Q3: What happens to XRP price when BlackRock or Fidelity files?
The Bitcoin ETF precedent is instructive but imperfect. When BlackRock filed its Bitcoin ETF in June 2023, BTC rallied approximately 20% in the days following the announcement — before the actual approval. A BlackRock XRP ETF filing would likely trigger a similar speculative rally driven by the signal that the world's largest asset manager has validated XRP as an institutional-grade asset. The magnitude would depend on prevailing market conditions, but the directional impact is clear: a BlackRock filing is the single most bullish near-term catalyst for XRP price that does not yet exist on the calendar.
Q4: What is the difference between XXRP and XRPR?

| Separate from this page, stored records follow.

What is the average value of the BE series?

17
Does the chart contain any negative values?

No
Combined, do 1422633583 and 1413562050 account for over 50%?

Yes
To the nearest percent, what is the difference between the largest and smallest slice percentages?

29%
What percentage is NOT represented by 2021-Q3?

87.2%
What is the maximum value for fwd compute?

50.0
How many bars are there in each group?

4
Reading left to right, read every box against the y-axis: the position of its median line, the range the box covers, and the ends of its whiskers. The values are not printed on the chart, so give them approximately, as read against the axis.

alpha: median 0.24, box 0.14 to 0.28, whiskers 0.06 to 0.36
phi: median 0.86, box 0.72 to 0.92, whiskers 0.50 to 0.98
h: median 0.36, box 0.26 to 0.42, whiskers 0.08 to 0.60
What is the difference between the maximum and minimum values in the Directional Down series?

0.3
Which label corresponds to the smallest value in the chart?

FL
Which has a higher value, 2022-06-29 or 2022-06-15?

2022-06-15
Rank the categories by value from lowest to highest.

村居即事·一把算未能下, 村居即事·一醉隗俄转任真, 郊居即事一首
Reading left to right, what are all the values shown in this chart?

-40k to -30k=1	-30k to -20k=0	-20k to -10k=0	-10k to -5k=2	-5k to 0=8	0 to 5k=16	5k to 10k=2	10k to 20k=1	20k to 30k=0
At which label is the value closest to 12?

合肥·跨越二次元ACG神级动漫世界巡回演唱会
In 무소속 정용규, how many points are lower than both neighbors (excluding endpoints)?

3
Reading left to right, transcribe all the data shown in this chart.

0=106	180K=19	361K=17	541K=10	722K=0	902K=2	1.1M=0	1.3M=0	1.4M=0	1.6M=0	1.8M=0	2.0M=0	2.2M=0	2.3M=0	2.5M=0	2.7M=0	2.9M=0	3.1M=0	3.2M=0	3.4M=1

XXRP (Teucrium) is a 2x leveraged futures ETF — it targets double the daily percentage return of XRP. It is designed for short-term trading, not long-term holding, because daily compounding erodes returns in sideways or volatile markets. XRPR (REX-Osprey) is a spot ETF that holds actual XRP as its underlying asset through a custodian, providing direct price exposure without leverage or futures roll costs. For a long-term position in XRP through a brokerage account, XRPR or EZRP are the appropriate instruments. For a short-term directional trade, XXRP or UXRP provide amplification.
Q5: Can XRP ETF holders earn staking yield?
Currently no. The SEC has not yet approved staking within ETF structures for any crypto ETF — including Bitcoin and Ethereum ETFs. This means XRP ETF holders miss out on the 3—5% annual staking yield available to direct XRP holders. SEC Commissioner Hester Peirce has indicated the regulator is actively considering staking approvals as part of broader crypto ETF framework development. When that approval arrives — likely as part of the broader CLARITY Act implementation or as a separate SEC rulemaking — it would significantly narrow the gap between holding XRP directly and holding it through an ETF.
Q6: What does Goldman Sachs' $153.8 million XRP ETF position mean for retail traders?
Goldman's position — spread across Bitwise, Franklin Templeton, Grayscale, and 21Shares XRP ETFs — is the clearest institutional validation signal the XRP ETF market has produced. Goldman does not make $153.8 million commitments to speculative instruments without conviction and client demand. It also means Goldman is likely marketing XRP ETF exposure to its wealth management clients, creating a distribution channel for XRP that bypasses crypto exchanges entirely. For retail traders, Goldman's entry is a signal about the direction of travel for institutional adoption — not a price trigger in isolation, but a structural confirmation that the institutional on-ramp is being built.
Q7: What price targets are analysts using for XRP if the CLARITY Act passes and BlackRock files?
The most credible scenario-based targets: Standard Chartered maintains a $5.50 year-end target under base-case conditions. If the CLARITY Act passes and a major holdout like BlackRock or Fidelity files, analysts project accelerated inflows that could push XRP toward the $3.65 cycle high and potentially toward the $5—$7 range by end of 2025. The upper bound of $20—$27 cited by some analysts requires mass institutional adoption comparable to what Bitcoin experienced in 2024, which would take multiple years to materialize even in an optimistic scenario. The more actionable near-term targets are $1.60 first support resistance, $2.00 psychological level, and $3.65 cycle high — in that sequence. Each level requires the next catalyst in the chain to activate before the following one becomes relevant.
This article is for informational purposes only and does not constitute financial or investment advice. Always conduct your own research before making any investment decisions.